[DATASET EXCERPTS — start]

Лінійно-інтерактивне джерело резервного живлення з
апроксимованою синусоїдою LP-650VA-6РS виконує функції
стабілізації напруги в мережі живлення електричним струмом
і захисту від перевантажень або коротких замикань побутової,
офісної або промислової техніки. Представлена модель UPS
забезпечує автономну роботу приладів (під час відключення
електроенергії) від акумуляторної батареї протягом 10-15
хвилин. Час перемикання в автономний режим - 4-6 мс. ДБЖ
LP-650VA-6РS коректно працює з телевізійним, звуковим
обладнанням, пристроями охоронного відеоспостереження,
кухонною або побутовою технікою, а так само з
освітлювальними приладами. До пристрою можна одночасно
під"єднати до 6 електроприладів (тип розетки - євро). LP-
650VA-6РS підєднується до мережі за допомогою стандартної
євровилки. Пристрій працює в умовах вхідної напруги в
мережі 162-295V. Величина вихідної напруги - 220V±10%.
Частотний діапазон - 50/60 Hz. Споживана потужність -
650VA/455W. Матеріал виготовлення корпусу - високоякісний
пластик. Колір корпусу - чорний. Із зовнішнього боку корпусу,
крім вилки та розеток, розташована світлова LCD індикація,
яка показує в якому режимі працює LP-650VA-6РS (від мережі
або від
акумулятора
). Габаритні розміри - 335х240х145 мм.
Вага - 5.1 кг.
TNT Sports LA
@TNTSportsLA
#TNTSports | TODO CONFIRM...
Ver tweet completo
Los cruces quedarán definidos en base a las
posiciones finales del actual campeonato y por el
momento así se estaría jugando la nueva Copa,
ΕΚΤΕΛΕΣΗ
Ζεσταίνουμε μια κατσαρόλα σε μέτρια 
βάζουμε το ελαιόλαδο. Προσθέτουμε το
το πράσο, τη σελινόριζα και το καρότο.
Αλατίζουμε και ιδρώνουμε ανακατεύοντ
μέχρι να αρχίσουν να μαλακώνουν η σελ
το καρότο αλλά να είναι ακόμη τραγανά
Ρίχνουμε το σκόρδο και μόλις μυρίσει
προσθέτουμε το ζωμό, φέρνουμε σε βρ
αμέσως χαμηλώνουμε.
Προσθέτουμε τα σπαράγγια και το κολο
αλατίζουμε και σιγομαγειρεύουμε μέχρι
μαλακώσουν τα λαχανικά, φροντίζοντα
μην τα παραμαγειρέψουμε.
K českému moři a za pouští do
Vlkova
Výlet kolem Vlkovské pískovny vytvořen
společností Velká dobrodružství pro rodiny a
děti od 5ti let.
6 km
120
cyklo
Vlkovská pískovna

[DATASET EXCERPTS — finish]

§ **WORK ORDER**: Could you copy out every line of the items above word for word?

§ **EXPECTED OUTPUT**:
Лінійно-інтерактивне джерело резервного живлення з
апроксимованою синусоїдою LP-650VA-6РS виконує функції
стабілізації напруги в мережі живлення електричним струмом
і захисту від перевантажень або коротких замикань побутової,
офісної або промислової техніки. Представлена модель UPS
забезпечує автономну роботу приладів (під час відключення
електроенергії) від акумуляторної батареї протягом 10-15
хвилин. Час перемикання в автономний режим - 4-6 мс. ДБЖ
LP-650VA-6РS коректно працює з телевізійним, звуковим
обладнанням, пристроями охоронного відеоспостереження,
кухонною або побутовою технікою, а так само з
освітлювальними приладами. До пристрою можна одночасно
під"єднати до 6 електроприладів (тип розетки - євро). LP-
650VA-6РS підєднується до мережі за допомогою стандартної
євровилки. Пристрій працює в умовах вхідної напруги в
мережі 162-295V. Величина вихідної напруги - 220V±10%.
Частотний діапазон - 50/60 Hz. Споживана потужність -
650VA/455W. Матеріал виготовлення корпусу - високоякісний
пластик. Колір корпусу - чорний. Із зовнішнього боку корпусу,
крім вилки та розеток, розташована світлова LCD індикація,
яка показує в якому режимі працює LP-650VA-6РS (від мережі
або від
акумулятора
). Габаритні розміри - 335х240х145 мм.
Вага - 5.1 кг.
TNT Sports LA
@TNTSportsLA
#TNTSports | TODO CONFIRM...
Ver tweet completo
Los cruces quedarán definidos en base a las
posiciones finales del actual campeonato y por el
momento así se estaría jugando la nueva Copa,
ΕΚΤΕΛΕΣΗ
Ζεσταίνουμε μια κατσαρόλα σε μέτρια 
βάζουμε το ελαιόλαδο. Προσθέτουμε το
το πράσο, τη σελινόριζα και το καρότο.
Αλατίζουμε και ιδρώνουμε ανακατεύοντ
μέχρι να αρχίσουν να μαλακώνουν η σελ
το καρότο αλλά να είναι ακόμη τραγανά
Ρίχνουμε το σκόρδο και μόλις μυρίσει
προσθέτουμε το ζωμό, φέρνουμε σε βρ
αμέσως χαμηλώνουμε.
Προσθέτουμε τα σπαράγγια και το κολο
αλατίζουμε και σιγομαγειρεύουμε μέχρι
μαλακώσουν τα λαχανικά, φροντίζοντα
μην τα παραμαγειρέψουμε.
K českému moři a za pouští do
Vlkova
Výlet kolem Vlkovské pískovny vytvořen
společností Velká dobrodružství pro rodiny a
děti od 5ti let.
6 km
120
cyklo
Vlkovská pískovna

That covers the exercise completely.